If a line in the records below contains the word "Inmobiliaria", return that line.

§ **Collection entries**:
=== Section Start ===

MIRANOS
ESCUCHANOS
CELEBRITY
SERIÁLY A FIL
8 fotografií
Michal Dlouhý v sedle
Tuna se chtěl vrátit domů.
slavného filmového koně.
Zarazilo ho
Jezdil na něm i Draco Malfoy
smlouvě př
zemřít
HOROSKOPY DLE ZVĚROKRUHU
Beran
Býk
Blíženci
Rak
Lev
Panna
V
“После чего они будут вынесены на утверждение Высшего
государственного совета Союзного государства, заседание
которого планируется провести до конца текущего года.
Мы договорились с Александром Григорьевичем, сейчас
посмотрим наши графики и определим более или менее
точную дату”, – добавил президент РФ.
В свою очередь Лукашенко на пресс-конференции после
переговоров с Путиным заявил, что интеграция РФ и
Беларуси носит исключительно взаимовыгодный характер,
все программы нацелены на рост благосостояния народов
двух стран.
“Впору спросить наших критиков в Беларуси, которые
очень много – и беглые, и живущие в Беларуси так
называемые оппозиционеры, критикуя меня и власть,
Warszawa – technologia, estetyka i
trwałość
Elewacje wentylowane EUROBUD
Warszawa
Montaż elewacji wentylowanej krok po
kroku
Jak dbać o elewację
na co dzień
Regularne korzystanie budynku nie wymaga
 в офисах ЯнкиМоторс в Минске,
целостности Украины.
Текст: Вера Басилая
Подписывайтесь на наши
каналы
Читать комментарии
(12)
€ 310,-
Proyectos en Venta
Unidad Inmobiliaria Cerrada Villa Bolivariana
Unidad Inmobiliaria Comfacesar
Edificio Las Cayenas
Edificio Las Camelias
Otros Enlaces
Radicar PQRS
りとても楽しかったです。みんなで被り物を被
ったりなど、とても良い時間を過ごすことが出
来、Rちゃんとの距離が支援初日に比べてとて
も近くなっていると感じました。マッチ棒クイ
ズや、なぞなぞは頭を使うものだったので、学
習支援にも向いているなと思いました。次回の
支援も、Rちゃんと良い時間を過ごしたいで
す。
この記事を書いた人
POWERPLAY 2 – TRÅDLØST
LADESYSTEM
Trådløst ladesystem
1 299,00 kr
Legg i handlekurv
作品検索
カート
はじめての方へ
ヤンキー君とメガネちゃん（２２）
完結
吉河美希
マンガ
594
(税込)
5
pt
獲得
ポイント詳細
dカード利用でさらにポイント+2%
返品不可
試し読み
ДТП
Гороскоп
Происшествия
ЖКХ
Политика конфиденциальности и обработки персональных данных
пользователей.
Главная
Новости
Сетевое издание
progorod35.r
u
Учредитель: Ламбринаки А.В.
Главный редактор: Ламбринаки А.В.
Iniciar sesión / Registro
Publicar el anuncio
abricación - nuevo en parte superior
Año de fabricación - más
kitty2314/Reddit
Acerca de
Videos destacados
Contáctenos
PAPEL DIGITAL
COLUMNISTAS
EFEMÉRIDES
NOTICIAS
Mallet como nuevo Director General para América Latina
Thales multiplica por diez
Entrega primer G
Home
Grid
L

=== Section End ===

§ **Task output**:
Unidad Inmobiliaria Cerrada Villa Bolivariana
Unidad Inmobiliaria Comfacesar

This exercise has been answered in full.